--- begin Data to process ---

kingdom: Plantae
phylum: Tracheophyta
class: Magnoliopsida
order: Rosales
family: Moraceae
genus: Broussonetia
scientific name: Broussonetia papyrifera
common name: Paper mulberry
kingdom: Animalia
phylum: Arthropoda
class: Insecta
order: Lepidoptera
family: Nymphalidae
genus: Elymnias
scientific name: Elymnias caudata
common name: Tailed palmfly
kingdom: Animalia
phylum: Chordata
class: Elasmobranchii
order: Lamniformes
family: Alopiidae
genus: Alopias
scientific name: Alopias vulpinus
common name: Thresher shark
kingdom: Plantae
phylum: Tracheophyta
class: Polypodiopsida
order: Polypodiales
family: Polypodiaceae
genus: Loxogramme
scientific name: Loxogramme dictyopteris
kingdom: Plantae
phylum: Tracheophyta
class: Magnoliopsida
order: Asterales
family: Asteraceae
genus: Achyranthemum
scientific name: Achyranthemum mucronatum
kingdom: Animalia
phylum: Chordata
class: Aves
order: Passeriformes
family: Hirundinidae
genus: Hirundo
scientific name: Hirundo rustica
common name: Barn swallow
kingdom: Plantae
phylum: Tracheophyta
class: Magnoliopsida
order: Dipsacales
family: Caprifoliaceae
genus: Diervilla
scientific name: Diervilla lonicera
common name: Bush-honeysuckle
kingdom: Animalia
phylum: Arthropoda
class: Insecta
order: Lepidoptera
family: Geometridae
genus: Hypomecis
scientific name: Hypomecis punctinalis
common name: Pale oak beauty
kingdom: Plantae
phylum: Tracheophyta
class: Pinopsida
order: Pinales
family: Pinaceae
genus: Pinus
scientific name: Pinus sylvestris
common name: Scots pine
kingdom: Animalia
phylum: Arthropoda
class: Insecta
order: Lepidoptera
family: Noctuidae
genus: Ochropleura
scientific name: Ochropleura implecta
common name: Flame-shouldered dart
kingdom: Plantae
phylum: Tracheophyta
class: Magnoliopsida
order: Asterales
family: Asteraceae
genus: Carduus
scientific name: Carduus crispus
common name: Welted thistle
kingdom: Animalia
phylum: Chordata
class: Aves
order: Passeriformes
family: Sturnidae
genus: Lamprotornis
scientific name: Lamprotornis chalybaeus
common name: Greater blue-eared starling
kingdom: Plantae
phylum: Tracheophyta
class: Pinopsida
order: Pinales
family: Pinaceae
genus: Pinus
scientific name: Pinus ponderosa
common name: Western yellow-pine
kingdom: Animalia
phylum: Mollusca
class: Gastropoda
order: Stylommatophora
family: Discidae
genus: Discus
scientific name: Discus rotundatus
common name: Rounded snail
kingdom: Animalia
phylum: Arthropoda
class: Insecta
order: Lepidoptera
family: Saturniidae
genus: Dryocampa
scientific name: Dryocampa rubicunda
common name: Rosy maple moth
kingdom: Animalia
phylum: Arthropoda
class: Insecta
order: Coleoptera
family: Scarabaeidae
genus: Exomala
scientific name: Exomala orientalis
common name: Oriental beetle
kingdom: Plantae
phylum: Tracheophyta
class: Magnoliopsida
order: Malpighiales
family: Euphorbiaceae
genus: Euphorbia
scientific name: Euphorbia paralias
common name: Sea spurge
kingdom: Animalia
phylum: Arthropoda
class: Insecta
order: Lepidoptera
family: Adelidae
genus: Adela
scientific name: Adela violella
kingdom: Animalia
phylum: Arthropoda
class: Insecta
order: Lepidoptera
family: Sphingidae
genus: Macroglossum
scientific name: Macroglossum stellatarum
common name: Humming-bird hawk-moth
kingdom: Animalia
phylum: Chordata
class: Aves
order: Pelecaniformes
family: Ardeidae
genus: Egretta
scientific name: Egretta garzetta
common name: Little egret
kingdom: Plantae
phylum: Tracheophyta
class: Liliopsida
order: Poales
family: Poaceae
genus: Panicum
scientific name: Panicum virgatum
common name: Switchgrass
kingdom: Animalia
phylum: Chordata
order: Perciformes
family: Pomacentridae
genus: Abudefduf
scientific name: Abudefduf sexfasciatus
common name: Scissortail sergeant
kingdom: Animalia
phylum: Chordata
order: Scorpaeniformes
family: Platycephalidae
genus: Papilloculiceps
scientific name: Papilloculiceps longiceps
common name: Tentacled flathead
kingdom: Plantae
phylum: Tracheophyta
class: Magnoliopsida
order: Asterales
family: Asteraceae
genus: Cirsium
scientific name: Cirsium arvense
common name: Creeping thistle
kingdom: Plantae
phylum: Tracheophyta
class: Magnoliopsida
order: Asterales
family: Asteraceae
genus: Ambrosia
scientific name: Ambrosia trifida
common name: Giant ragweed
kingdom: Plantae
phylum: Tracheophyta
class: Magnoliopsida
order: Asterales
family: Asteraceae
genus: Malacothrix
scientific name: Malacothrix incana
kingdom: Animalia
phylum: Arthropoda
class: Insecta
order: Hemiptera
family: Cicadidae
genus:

--- end Data to process ---

Stated exercise:
Reproduce every line of the data above word for word, leaving nothing out and changing nothing.

Answer to the exercise:
kingdom: Plantae
phylum: Tracheophyta
class: Magnoliopsida
order: Rosales
family: Moraceae
genus: Broussonetia
scientific name: Broussonetia papyrifera
common name: Paper mulberry
kingdom: Animalia
phylum: Arthropoda
class: Insecta
order: Lepidoptera
family: Nymphalidae
genus: Elymnias
scientific name: Elymnias caudata
common name: Tailed palmfly
kingdom: Animalia
phylum: Chordata
class: Elasmobranchii
order: Lamniformes
family: Alopiidae
genus: Alopias
scientific name: Alopias vulpinus
common name: Thresher shark
kingdom: Plantae
phylum: Tracheophyta
class: Polypodiopsida
order: Polypodiales
family: Polypodiaceae
genus: Loxogramme
scientific name: Loxogramme dictyopteris
kingdom: Plantae
phylum: Tracheophyta
class: Magnoliopsida
order: Asterales
family: Asteraceae
genus: Achyranthemum
scientific name: Achyranthemum mucronatum
kingdom: Animalia
phylum: Chordata
class: Aves
order: Passeriformes
family: Hirundinidae
genus: Hirundo
scientific name: Hirundo rustica
common name: Barn swallow
kingdom: Plantae
phylum: Tracheophyta
class: Magnoliopsida
order: Dipsacales
family: Caprifoliaceae
genus: Diervilla
scientific name: Diervilla lonicera
common name: Bush-honeysuckle
kingdom: Animalia
phylum: Arthropoda
class: Insecta
order: Lepidoptera
family: Geometridae
genus: Hypomecis
scientific name: Hypomecis punctinalis
common name: Pale oak beauty
kingdom: Plantae
phylum: Tracheophyta
class: Pinopsida
order: Pinales
family: Pinaceae
genus: Pinus
scientific name: Pinus sylvestris
common name: Scots pine
kingdom: Animalia
phylum: Arthropoda
class: Insecta
order: Lepidoptera
family: Noctuidae
genus: Ochropleura
scientific name: Ochropleura implecta
common name: Flame-shouldered dart
kingdom: Plantae
phylum: Tracheophyta
class: Magnoliopsida
order: Asterales
family: Asteraceae
genus: Carduus
scientific name: Carduus crispus
common name: Welted thistle
kingdom: Animalia
phylum: Chordata
class: Aves
order: Passeriformes
family: Sturnidae
genus: Lamprotornis
scientific name: Lamprotornis chalybaeus
common name: Greater blue-eared starling
kingdom: Plantae
phylum: Tracheophyta
class: Pinopsida
order: Pinales
family: Pinaceae
genus: Pinus
scientific name: Pinus ponderosa
common name: Western yellow-pine
kingdom: Animalia
phylum: Mollusca
class: Gastropoda
order: Stylommatophora
family: Discidae
genus: Discus
scientific name: Discus rotundatus
common name: Rounded snail
kingdom: Animalia
phylum: Arthropoda
class: Insecta
order: Lepidoptera
family: Saturniidae
genus: Dryocampa
scientific name: Dryocampa rubicunda
common name: Rosy maple moth
kingdom: Animalia
phylum: Arthropoda
class: Insecta
order: Coleoptera
family: Scarabaeidae
genus: Exomala
scientific name: Exomala orientalis
common name: Oriental beetle
kingdom: Plantae
phylum: Tracheophyta
class: Magnoliopsida
order: Malpighiales
family: Euphorbiaceae
genus: Euphorbia
scientific name: Euphorbia paralias
common name: Sea spurge
kingdom: Animalia
phylum: Arthropoda
class: Insecta
order: Lepidoptera
family: Adelidae
genus: Adela
scientific name: Adela violella
kingdom: Animalia
phylum: Arthropoda
class: Insecta
order: Lepidoptera
family: Sphingidae
genus: Macroglossum
scientific name: Macroglossum stellatarum
common name: Humming-bird hawk-moth
kingdom: Animalia
phylum: Chordata
class: Aves
order: Pelecaniformes
family: Ardeidae
genus: Egretta
scientific name: Egretta garzetta
common name: Little egret
kingdom: Plantae
phylum: Tracheophyta
class: Liliopsida
order: Poales
family: Poaceae
genus: Panicum
scientific name: Panicum virgatum
common name: Switchgrass
kingdom: Animalia
phylum: Chordata
order: Perciformes
family: Pomacentridae
genus: Abudefduf
scientific name: Abudefduf sexfasciatus
common name: Scissortail sergeant
kingdom: Animalia
phylum: Chordata
order: Scorpaeniformes
family: Platycephalidae
genus: Papilloculiceps
scientific name: Papilloculiceps longiceps
common name: Tentacled flathead
kingdom: Plantae
phylum: Tracheophyta
class: Magnoliopsida
order: Asterales
family: Asteraceae
genus: Cirsium
scientific name: Cirsium arvense
common name: Creeping thistle
kingdom: Plantae
phylum: Tracheophyta
class: Magnoliopsida
order: Asterales
family: Asteraceae
genus: Ambrosia
scientific name: Ambrosia trifida
common name: Giant ragweed
kingdom: Plantae
phylum: Tracheophyta
class: Magnoliopsida
order: Asterales
family: Asteraceae
genus: Malacothrix
scientific name: Malacothrix incana
kingdom: Animalia
phylum: Arthropoda
class: Insecta
order: Hemiptera
family: Cicadidae
genus:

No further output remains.